* Begin Excerpt *
45. The Respondent relied on the case of Keroche Industries Limited vs. Kenya Revenue Authority & 5 Others Nairobi [2007] eKLR and Republic vs. Attorney General & Another Ex Parte Waswa & 2 Others [2005] 1 KLR;“280. In the former case the Court held that: ''... legitimate expectation is based not only on ensuring that legitimate expectations by the parties are not thwarted, but on a higher public interest beneficial to all including the Respondents, which is, the value or the need of holding authorities to promises and practices they have made and acted on and by so doing upholding responsible public administration. This in turn enables people affected to plan their lives with a sense of certainty, trust, reasonableness and reasonable expectation. An abrupt change as was intended in this case, targeted at a particular company or industry is certainly abuse of power. Stated simply legitimate expectation arises for example where a member of the public as a result of a promise or other conduct expects that he will be treated in one way and the public body wishes to treat him or her in a dijje1·ent way ... Public authorities must be held to their practices and promises by the courts and the only exception is where a public authority has a sufficient overriding interest to justify a departure from what has been previously promised."
46. The Respondent submitted that a legitimate expectation cannot be an expectation against the clear provisions of a statute. That a decision maker cannot be expected to act against the clear provisions of a statute as that would be illegal and a violation of the principle of the rule of law.
47. The Respondent averred that as established by numerous case laws, before a person can rely on the doctrine of legitimate expectation, they must demonstrate that;a.There was an express, clear and unambiguous promise;b.The promise was not kept; that as a result; and,c.The decision made in breach of that promise affected him by depriving him of some benefit or advantage.
48. The Respondent posited that the expectation must itself be legitimate, reasonable and not contrary to the express provisions of the law.
* End Excerpt *
* Begin Provided records *
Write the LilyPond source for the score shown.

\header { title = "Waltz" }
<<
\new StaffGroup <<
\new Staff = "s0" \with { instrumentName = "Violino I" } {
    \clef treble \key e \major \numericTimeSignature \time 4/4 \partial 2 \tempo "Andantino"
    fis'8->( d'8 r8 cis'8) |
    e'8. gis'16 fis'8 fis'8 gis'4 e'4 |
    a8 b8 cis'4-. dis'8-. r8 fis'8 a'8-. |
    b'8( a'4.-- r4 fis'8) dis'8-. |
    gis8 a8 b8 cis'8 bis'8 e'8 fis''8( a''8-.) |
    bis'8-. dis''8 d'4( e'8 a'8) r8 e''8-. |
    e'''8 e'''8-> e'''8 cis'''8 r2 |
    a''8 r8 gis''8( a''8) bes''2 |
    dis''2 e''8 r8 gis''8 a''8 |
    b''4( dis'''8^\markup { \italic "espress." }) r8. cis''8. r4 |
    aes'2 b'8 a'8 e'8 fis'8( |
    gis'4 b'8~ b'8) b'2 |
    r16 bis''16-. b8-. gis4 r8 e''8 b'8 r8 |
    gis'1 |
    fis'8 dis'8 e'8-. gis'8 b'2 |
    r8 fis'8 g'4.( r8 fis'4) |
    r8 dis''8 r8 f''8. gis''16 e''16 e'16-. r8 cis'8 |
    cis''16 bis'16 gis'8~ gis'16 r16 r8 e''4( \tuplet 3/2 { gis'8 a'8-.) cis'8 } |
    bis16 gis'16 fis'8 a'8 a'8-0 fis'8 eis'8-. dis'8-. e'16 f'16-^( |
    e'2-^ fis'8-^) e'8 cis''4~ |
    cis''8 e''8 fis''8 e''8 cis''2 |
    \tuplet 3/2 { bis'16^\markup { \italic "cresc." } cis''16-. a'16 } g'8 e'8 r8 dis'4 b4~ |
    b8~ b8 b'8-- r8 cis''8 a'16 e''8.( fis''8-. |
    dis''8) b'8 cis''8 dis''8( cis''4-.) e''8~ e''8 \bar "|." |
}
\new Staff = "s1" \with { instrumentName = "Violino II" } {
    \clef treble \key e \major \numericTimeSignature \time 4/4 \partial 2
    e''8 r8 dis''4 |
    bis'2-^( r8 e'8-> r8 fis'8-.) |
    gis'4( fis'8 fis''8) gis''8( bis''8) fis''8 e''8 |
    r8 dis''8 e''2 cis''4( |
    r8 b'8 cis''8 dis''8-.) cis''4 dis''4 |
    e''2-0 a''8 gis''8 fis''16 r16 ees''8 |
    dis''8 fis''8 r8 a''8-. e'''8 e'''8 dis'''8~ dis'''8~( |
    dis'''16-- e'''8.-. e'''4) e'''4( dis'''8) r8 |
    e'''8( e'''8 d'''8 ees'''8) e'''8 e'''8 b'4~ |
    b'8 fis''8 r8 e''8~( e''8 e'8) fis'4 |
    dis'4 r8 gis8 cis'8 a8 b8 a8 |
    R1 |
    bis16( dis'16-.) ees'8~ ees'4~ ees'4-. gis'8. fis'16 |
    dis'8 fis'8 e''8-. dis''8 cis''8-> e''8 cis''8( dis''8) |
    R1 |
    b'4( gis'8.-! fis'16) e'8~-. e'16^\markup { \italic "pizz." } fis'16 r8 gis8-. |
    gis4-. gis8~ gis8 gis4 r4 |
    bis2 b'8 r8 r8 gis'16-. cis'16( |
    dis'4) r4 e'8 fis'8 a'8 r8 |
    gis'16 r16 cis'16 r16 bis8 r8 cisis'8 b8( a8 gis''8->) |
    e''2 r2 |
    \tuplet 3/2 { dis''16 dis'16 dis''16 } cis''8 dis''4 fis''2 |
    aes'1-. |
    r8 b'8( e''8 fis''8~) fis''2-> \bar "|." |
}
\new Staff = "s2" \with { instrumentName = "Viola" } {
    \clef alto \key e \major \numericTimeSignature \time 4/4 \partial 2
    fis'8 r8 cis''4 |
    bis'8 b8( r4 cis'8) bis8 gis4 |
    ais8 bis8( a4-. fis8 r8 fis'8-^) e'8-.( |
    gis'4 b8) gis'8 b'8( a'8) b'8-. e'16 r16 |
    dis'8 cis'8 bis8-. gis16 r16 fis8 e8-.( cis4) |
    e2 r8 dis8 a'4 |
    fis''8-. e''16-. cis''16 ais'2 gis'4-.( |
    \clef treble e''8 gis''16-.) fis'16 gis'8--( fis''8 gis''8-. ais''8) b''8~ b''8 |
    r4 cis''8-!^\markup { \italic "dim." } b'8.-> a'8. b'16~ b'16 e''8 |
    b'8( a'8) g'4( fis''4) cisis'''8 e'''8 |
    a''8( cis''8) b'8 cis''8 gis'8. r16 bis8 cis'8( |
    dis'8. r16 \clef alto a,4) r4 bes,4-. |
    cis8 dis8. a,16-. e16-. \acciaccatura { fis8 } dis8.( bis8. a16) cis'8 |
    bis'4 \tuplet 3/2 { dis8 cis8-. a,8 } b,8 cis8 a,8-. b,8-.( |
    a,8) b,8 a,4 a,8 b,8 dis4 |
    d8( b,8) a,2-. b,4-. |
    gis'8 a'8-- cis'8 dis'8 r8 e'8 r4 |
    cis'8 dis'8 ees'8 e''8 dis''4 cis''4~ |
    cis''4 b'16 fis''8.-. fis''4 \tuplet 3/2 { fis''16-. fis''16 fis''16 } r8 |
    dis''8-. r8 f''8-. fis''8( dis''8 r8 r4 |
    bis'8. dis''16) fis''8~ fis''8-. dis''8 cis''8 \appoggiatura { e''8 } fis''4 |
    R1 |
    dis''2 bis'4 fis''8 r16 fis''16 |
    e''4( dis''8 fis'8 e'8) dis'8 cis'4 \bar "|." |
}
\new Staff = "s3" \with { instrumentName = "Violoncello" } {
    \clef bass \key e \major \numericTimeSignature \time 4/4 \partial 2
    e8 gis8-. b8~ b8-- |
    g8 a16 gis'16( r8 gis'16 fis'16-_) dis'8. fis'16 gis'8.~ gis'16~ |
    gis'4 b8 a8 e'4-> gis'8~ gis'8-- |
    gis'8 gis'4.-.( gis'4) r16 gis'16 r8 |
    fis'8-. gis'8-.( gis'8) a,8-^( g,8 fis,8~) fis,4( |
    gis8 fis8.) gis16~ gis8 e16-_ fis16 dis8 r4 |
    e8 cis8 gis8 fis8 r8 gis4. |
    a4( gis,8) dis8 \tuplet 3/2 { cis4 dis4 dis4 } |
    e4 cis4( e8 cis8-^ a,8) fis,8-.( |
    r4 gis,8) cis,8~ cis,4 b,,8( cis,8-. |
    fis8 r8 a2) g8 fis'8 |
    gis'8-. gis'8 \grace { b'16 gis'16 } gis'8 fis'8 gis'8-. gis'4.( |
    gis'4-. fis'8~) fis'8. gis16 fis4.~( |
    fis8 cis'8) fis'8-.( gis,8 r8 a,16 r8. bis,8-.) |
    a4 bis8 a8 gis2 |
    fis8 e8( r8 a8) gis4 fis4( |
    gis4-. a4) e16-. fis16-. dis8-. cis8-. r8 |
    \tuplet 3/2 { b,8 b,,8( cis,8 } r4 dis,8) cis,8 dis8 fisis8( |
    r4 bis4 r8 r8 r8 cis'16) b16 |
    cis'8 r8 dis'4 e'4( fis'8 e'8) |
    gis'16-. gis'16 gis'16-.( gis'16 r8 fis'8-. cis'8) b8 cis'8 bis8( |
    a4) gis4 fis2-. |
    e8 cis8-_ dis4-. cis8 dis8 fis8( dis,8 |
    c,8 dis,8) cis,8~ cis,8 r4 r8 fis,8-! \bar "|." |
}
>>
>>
* End Provided records *
■ Problems
**a.** Answer these questions from the excerpt on legitimate expectation:
(i) On which two cases did the Respondent rely?
(ii) What kind of promise must a person show before relying on the doctrine of legitimate expectation?
(iii) Apart from being legitimate, what two other conditions must the expectation meet, according to the Respondent?
**b.** Copy the passage of the legitimate expectation excerpt starting with "47. The Respondent" and going on through "benefit or advantage.".
**c.** How would you render this sentence from the legitimate expectation excerpt in Spanish: "The Respondent posited that the expectation must itself be legitimate, reasonable and not contrary to the express provisions of the law."

■ Outputs for the tasks
**a.**
(i) Keroche Industries Limited vs. Kenya Revenue Authority & 5 Others Nairobi [2007] eKLR and Republic vs. Attorney General & Another Ex Parte Waswa & 2 Others [2005] 1 KLR.
(ii) An express, clear and unambiguous promise.
(iii) It must be reasonable and not contrary to the express provisions of the law.

**b.**
47. The Respondent averred that as established by numerous case laws, before a person can rely on the doctrine of legitimate expectation, they must demonstrate that;a.There was an express, clear and unambiguous promise;b.The promise was not kept; that as a result; and,c.The decision made in breach of that promise affected him by depriving him of some benefit or advantage.

**c.** El Demandado sostuvo que la expectativa misma debe ser legítima, razonable y no contraria a las disposiciones expresas de la ley.